# TO-DO ITEM:
Could each entry be returned exactly as it appears?

##########

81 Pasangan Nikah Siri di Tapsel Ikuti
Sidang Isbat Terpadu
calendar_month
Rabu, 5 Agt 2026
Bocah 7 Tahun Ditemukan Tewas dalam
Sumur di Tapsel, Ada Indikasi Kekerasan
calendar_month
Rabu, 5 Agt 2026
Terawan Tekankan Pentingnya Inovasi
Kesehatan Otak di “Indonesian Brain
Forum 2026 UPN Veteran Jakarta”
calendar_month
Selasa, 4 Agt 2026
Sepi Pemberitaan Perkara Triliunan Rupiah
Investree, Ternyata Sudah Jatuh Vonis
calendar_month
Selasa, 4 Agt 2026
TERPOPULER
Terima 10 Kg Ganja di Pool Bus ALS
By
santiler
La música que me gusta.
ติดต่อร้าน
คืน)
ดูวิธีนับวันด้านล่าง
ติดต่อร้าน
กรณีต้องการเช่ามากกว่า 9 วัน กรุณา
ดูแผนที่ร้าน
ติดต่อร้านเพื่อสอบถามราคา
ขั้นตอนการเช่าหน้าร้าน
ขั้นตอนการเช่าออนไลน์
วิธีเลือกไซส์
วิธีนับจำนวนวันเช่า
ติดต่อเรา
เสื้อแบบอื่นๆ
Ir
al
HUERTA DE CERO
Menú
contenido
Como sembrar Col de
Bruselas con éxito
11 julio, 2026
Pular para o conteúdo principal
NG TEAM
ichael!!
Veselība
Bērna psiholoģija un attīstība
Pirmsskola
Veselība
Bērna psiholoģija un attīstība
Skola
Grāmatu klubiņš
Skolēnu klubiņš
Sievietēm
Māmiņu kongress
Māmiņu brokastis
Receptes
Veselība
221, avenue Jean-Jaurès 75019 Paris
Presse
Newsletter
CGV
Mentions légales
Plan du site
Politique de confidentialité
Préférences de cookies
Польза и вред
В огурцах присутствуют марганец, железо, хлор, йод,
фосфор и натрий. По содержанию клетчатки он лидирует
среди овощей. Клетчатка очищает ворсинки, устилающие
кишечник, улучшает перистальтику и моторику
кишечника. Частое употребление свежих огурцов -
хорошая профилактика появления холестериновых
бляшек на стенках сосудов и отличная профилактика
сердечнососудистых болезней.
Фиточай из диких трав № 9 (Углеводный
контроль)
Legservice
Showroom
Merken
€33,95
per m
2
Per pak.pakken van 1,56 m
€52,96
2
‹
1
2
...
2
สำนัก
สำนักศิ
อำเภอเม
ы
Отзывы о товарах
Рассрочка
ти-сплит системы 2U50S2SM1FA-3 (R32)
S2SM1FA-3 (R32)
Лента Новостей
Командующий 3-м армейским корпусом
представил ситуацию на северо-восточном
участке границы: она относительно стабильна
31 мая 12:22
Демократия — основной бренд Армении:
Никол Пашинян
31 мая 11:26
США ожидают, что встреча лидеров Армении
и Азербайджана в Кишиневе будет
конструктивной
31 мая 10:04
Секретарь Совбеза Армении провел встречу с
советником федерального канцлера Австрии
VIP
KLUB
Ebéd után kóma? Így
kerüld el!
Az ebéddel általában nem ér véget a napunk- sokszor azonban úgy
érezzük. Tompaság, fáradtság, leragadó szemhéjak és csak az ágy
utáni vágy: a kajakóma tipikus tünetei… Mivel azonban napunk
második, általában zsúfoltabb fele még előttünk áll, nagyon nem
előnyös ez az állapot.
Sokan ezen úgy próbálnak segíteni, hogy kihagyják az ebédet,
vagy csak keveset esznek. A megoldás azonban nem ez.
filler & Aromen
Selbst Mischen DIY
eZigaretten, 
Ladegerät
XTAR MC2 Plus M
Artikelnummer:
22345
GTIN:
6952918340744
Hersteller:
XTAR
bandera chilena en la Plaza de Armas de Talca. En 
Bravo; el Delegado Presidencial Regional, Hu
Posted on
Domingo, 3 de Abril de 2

##########

# TASK ANSWER:
81 Pasangan Nikah Siri di Tapsel Ikuti
Sidang Isbat Terpadu
calendar_month
Rabu, 5 Agt 2026
Bocah 7 Tahun Ditemukan Tewas dalam
Sumur di Tapsel, Ada Indikasi Kekerasan
calendar_month
Rabu, 5 Agt 2026
Terawan Tekankan Pentingnya Inovasi
Kesehatan Otak di “Indonesian Brain
Forum 2026 UPN Veteran Jakarta”
calendar_month
Selasa, 4 Agt 2026
Sepi Pemberitaan Perkara Triliunan Rupiah
Investree, Ternyata Sudah Jatuh Vonis
calendar_month
Selasa, 4 Agt 2026
TERPOPULER
Terima 10 Kg Ganja di Pool Bus ALS
By
santiler
La música que me gusta.
ติดต่อร้าน
คืน)
ดูวิธีนับวันด้านล่าง
ติดต่อร้าน
กรณีต้องการเช่ามากกว่า 9 วัน กรุณา
ดูแผนที่ร้าน
ติดต่อร้านเพื่อสอบถามราคา
ขั้นตอนการเช่าหน้าร้าน
ขั้นตอนการเช่าออนไลน์
วิธีเลือกไซส์
วิธีนับจำนวนวันเช่า
ติดต่อเรา
เสื้อแบบอื่นๆ
Ir
al
HUERTA DE CERO
Menú
contenido
Como sembrar Col de
Bruselas con éxito
11 julio, 2026
Pular para o conteúdo principal
NG TEAM
ichael!!
Veselība
Bērna psiholoģija un attīstība
Pirmsskola
Veselība
Bērna psiholoģija un attīstība
Skola
Grāmatu klubiņš
Skolēnu klubiņš
Sievietēm
Māmiņu kongress
Māmiņu brokastis
Receptes
Veselība
221, avenue Jean-Jaurès 75019 Paris
Presse
Newsletter
CGV
Mentions légales
Plan du site
Politique de confidentialité
Préférences de cookies
Польза и вред
В огурцах присутствуют марганец, железо, хлор, йод,
фосфор и натрий. По содержанию клетчатки он лидирует
среди овощей. Клетчатка очищает ворсинки, устилающие
кишечник, улучшает перистальтику и моторику
кишечника. Частое употребление свежих огурцов -
хорошая профилактика появления холестериновых
бляшек на стенках сосудов и отличная профилактика
сердечнососудистых болезней.
Фиточай из диких трав № 9 (Углеводный
контроль)
Legservice
Showroom
Merken
€33,95
per m
2
Per pak.pakken van 1,56 m
€52,96
2
‹
1
2
...
2
สำนัก
สำนักศิ
อำเภอเม
ы
Отзывы о товарах
Рассрочка
ти-сплит системы 2U50S2SM1FA-3 (R32)
S2SM1FA-3 (R32)
Лента Новостей
Командующий 3-м армейским корпусом
представил ситуацию на северо-восточном
участке границы: она относительно стабильна
31 мая 12:22
Демократия — основной бренд Армении:
Никол Пашинян
31 мая 11:26
США ожидают, что встреча лидеров Армении
и Азербайджана в Кишиневе будет
конструктивной
31 мая 10:04
Секретарь Совбеза Армении провел встречу с
советником федерального канцлера Австрии
VIP
KLUB
Ebéd után kóma? Így
kerüld el!
Az ebéddel általában nem ér véget a napunk- sokszor azonban úgy
érezzük. Tompaság, fáradtság, leragadó szemhéjak és csak az ágy
utáni vágy: a kajakóma tipikus tünetei… Mivel azonban napunk
második, általában zsúfoltabb fele még előttünk áll, nagyon nem
előnyös ez az állapot.
Sokan ezen úgy próbálnak segíteni, hogy kihagyják az ebédet,
vagy csak keveset esznek. A megoldás azonban nem ez.
filler & Aromen
Selbst Mischen DIY
eZigaretten, 
Ladegerät
XTAR MC2 Plus M
Artikelnummer:
22345
GTIN:
6952918340744
Hersteller:
XTAR
bandera chilena en la Plaza de Armas de Talca. En 
Bravo; el Delegado Presidencial Regional, Hu
Posted on
Domingo, 3 de Abril de 2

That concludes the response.